■ **Records supplied**

• • • • • • •

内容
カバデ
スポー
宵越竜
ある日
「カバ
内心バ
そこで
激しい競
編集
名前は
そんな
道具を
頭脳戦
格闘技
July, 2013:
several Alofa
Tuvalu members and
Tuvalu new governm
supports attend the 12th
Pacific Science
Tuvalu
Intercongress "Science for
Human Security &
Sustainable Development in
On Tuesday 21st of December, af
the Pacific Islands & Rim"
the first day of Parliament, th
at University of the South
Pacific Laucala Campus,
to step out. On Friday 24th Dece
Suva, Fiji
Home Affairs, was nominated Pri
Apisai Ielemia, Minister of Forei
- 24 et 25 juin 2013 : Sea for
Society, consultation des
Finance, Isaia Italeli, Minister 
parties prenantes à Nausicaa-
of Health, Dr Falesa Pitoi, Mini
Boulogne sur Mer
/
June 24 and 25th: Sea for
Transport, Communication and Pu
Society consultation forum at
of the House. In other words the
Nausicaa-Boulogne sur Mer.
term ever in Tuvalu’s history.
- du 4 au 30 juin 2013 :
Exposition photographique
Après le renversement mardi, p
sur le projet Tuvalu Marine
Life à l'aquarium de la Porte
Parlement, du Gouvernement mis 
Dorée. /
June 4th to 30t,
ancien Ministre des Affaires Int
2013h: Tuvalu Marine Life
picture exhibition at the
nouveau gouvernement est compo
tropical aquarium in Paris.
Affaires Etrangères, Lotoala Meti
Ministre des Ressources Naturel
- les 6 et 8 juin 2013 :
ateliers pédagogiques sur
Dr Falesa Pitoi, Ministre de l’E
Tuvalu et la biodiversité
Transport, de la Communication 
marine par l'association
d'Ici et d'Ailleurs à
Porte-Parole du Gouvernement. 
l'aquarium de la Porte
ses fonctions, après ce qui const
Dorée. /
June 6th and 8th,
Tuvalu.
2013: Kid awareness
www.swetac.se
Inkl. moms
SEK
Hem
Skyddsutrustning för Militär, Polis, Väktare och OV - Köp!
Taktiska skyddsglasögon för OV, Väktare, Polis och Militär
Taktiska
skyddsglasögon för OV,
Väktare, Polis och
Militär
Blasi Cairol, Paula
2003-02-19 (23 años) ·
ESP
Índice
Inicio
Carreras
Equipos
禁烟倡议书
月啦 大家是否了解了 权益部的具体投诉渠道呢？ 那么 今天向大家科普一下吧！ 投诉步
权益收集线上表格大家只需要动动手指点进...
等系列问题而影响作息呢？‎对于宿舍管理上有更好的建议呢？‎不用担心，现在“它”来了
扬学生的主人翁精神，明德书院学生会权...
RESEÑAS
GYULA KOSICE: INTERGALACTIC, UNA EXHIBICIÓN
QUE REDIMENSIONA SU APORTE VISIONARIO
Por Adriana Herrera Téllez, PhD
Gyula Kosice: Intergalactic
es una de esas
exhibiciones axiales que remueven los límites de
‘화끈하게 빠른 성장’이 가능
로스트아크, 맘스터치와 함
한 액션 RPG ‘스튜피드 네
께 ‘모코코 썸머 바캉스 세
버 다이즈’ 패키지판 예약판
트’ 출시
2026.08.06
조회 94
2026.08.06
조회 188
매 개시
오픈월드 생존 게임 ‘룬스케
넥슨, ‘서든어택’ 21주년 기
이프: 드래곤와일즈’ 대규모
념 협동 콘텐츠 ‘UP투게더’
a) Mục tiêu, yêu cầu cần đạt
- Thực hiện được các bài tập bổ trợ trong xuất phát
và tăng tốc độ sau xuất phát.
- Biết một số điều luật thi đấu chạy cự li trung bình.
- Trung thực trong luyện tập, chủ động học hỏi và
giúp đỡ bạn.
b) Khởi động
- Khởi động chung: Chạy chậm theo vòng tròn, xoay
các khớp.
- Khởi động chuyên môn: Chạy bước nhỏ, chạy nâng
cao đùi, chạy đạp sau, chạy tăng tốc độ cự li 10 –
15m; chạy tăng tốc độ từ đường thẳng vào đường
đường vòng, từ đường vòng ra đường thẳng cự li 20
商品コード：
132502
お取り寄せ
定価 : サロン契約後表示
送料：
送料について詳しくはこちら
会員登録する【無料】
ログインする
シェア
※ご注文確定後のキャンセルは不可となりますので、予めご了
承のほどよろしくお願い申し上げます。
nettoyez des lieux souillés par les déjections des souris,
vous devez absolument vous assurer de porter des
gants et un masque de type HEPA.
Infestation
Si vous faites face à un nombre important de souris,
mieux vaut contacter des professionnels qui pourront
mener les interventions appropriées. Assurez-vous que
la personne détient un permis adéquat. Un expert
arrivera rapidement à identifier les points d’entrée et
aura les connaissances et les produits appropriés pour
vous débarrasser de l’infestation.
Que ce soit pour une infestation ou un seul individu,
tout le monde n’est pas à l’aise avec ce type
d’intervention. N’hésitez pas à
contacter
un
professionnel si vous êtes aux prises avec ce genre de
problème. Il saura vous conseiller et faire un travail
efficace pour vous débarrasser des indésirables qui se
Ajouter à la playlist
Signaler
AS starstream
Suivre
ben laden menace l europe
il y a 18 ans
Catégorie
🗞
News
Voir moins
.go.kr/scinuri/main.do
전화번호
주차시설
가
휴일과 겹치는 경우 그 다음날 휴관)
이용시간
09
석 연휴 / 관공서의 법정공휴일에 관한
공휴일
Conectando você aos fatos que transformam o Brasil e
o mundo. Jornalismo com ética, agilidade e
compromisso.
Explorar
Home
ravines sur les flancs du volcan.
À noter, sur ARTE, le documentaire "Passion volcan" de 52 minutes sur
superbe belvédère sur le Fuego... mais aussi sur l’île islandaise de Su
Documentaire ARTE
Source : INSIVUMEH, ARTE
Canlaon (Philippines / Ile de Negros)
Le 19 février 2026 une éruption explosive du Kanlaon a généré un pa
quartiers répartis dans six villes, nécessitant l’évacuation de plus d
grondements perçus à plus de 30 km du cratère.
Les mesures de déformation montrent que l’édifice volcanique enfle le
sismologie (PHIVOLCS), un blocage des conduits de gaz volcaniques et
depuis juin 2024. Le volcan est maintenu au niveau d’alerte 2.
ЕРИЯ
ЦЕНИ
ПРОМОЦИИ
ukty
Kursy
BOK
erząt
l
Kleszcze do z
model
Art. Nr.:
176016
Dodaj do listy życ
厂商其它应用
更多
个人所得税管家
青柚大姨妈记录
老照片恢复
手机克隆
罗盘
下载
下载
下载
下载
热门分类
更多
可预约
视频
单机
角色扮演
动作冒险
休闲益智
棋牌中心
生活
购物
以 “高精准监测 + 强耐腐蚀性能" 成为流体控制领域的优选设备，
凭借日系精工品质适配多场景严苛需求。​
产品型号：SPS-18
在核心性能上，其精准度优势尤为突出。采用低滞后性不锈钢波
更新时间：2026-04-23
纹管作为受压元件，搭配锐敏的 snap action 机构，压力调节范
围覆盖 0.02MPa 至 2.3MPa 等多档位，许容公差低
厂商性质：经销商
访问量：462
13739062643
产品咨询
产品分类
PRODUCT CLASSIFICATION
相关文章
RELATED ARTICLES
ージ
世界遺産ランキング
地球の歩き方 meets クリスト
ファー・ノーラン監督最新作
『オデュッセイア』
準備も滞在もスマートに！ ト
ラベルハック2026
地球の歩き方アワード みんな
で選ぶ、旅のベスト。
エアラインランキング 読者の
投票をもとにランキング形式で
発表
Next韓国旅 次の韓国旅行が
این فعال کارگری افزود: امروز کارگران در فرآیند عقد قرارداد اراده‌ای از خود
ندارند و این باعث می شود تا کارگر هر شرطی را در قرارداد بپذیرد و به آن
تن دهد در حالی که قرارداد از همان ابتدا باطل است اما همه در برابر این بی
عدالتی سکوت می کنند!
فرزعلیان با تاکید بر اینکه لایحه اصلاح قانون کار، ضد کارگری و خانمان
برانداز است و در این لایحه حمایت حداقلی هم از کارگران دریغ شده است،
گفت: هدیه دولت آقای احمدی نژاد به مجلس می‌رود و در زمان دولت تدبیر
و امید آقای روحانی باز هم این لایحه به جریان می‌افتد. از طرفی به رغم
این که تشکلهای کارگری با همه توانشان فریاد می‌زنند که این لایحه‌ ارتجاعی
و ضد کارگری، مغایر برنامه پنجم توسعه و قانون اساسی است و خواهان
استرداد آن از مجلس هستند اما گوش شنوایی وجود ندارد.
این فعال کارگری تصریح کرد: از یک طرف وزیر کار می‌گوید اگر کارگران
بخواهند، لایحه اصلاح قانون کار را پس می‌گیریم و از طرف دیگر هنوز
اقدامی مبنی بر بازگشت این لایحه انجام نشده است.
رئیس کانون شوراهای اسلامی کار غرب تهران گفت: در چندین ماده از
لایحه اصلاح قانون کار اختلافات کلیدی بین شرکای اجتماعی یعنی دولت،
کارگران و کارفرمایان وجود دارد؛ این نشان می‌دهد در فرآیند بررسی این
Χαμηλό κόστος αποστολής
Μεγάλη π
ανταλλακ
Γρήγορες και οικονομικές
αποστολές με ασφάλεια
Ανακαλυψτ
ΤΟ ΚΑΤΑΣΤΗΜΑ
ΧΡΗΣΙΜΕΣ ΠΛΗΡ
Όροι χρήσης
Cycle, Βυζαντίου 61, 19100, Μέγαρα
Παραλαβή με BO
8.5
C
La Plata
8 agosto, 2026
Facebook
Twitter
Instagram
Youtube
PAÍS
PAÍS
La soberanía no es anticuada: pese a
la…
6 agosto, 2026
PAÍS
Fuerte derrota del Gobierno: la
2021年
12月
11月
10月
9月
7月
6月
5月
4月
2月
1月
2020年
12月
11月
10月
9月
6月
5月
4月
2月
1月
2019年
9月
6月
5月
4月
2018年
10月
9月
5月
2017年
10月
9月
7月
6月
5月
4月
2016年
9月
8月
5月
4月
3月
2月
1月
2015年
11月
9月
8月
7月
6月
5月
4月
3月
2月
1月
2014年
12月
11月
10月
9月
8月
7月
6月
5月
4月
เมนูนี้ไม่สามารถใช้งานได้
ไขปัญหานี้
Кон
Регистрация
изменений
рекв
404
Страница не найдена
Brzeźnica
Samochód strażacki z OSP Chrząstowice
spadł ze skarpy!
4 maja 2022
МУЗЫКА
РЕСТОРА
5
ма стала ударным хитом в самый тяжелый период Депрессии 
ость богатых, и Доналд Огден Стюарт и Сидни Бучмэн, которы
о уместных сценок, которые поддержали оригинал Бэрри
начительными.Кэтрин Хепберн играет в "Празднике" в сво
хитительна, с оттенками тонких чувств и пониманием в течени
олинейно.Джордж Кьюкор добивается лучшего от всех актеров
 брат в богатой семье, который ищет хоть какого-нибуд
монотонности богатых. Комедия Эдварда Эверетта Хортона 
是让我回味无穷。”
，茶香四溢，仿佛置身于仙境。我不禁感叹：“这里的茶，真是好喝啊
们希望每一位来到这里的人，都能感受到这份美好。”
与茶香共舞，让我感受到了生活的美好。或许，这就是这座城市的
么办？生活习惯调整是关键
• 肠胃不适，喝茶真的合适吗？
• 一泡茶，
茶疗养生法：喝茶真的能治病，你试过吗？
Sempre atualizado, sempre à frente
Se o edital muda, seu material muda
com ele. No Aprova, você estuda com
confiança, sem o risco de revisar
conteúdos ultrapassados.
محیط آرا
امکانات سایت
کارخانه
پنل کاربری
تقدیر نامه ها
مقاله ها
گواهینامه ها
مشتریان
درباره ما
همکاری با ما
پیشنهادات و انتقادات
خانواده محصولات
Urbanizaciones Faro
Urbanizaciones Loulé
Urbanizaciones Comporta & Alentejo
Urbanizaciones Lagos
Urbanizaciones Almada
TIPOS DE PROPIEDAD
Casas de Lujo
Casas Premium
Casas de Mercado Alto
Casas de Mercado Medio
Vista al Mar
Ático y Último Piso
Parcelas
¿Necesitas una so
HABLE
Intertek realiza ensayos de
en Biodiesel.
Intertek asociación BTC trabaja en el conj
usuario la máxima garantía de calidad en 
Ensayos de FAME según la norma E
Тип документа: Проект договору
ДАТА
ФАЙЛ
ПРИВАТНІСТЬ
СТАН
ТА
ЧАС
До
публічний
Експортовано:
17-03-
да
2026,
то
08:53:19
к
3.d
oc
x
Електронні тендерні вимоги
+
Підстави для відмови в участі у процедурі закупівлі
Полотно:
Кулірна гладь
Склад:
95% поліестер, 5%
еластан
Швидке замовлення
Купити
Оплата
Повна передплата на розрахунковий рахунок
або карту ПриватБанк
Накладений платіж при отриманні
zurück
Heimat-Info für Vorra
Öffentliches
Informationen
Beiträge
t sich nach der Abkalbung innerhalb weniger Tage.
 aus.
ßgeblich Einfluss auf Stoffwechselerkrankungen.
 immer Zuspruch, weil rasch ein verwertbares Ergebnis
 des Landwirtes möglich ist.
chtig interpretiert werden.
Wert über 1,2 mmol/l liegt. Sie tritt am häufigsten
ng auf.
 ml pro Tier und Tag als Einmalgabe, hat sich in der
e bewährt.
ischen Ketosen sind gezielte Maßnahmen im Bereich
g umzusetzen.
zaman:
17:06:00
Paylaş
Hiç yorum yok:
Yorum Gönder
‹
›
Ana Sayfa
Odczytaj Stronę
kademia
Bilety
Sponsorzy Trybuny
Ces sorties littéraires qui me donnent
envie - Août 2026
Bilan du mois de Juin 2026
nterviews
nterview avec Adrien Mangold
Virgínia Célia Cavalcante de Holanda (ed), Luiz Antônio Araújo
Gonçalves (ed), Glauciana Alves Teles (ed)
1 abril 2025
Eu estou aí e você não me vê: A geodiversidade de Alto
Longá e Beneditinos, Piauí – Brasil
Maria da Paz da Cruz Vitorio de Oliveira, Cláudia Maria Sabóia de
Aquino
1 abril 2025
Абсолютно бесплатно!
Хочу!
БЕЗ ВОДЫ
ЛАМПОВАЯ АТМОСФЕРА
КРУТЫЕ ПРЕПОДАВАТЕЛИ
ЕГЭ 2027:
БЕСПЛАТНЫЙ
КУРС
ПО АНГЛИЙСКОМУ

• • • • • • •

Can you copy out, character for character, the lines starting at the very first one and ending with the line that contains "Transport, Communication and Pu", both of those included?

■ **Answer section**
内容
カバデ
スポー
宵越竜
ある日
「カバ
内心バ
そこで
激しい競
編集
名前は
そんな
道具を
頭脳戦
格闘技
July, 2013:
several Alofa
Tuvalu members and
Tuvalu new governm
supports attend the 12th
Pacific Science
Tuvalu
Intercongress "Science for
Human Security &
Sustainable Development in
On Tuesday 21st of December, af
the Pacific Islands & Rim"
the first day of Parliament, th
at University of the South
Pacific Laucala Campus,
to step out. On Friday 24th Dece
Suva, Fiji
Home Affairs, was nominated Pri
Apisai Ielemia, Minister of Forei
- 24 et 25 juin 2013 : Sea for
Society, consultation des
Finance, Isaia Italeli, Minister 
parties prenantes à Nausicaa-
of Health, Dr Falesa Pitoi, Mini
Boulogne sur Mer
/
June 24 and 25th: Sea for
Transport, Communication and Pu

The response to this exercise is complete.